And I planned to have well over 30 commands. I decided to split out the commands into their own module. Each command be an object with a validate function. This way the server, could simply query the command module, get the command, and call its validate function:

var command = commands[command_name];

if (command.validate ())
    sendToClient(command_str);
else
    error("Bad command!");

For one, this made it a tad bit easier to add commands (I didn’t have to add an extra “if” branch for each command), but it also turned out to make executing the command easier on the client-side.

(Note: in the end, instead of having a validate function for the whole command, I had a validate function for each argument, but this is a minor implementation detail; the gist remains the same)

Rendering

Once the command was validated server-side, I sent the full plaintext string to the client via websocket. Here, I once again leveraged my command module. In Javascript, suppose you write a function like so:

object.myFunc = function (arg1, arg2) { // do stuff };

Conveniently, you can also access and execute this function like

object["myFunc"].apply (object, [arg1, arg2]);

The key here being that the function is identified by a string. That meant in my command module, I just needed to save the string representation associated with each frame command. Additionally, I needed to get the arguments. This was again easy because the arguments my plaintext command took were exactly the same taken by the Javascript function. So I could apply all of my frame commands in exactly the same way; all that changed was the data.
______________________________
| Tasks and exercises |
**A.** Answer these questions using the command-module text.
(i) How many commands did the writer plan to have?
(ii) In the end, what had a validate function instead of the whole command?
(iii) How was the full plaintext string sent to the client after server-side validation?
**B.** Quote everything in the command-module text from "And I planned" down to "on the client-side.".

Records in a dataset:
______________________________
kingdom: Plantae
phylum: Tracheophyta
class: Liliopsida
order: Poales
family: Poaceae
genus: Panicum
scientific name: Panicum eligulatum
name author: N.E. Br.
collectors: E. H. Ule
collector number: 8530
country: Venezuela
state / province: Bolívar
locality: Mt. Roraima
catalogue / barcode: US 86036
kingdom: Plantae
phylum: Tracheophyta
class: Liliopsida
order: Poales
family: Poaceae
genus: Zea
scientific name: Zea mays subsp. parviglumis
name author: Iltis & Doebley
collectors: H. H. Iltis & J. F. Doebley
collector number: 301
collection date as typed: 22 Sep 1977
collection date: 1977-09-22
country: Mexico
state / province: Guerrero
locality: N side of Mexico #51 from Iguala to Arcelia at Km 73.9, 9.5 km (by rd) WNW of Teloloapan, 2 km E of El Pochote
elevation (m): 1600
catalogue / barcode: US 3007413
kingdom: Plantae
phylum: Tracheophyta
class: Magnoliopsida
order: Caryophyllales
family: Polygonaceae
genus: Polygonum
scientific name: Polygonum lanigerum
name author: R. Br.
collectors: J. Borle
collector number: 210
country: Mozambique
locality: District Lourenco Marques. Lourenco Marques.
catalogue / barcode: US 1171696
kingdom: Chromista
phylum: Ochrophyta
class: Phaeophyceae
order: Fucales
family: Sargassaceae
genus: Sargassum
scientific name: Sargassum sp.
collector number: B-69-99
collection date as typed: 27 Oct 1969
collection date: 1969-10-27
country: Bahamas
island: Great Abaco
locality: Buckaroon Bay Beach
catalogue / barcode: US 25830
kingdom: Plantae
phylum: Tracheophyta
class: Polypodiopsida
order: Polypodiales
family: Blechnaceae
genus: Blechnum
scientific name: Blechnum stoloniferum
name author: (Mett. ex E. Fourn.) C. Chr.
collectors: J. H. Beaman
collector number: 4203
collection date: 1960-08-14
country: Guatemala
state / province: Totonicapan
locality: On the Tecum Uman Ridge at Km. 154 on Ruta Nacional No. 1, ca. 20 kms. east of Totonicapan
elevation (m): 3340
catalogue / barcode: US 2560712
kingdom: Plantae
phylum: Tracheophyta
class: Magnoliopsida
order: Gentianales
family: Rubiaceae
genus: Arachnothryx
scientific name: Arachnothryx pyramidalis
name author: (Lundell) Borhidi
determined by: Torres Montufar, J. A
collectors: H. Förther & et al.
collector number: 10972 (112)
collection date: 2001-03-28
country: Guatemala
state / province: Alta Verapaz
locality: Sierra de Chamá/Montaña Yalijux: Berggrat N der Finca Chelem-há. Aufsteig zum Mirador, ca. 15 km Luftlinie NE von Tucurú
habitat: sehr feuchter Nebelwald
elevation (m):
______________________________
| Task-by-task solutions |
**A.**
(i) Well over 30.
(ii) Each argument.
(iii) Via websocket.

**B.**
And I planned to have well over 30 commands. I decided to split out the commands into their own module. Each command be an object with a validate function. This way the server, could simply query the command module, get the command, and call its validate function:

var command = commands[command_name];

if (command.validate ())
    sendToClient(command_str);
else
    error("Bad command!");

For one, this made it a tad bit easier to add commands (I didn’t have to add an extra “if” branch for each command), but it also turned out to make executing the command easier on the client-side.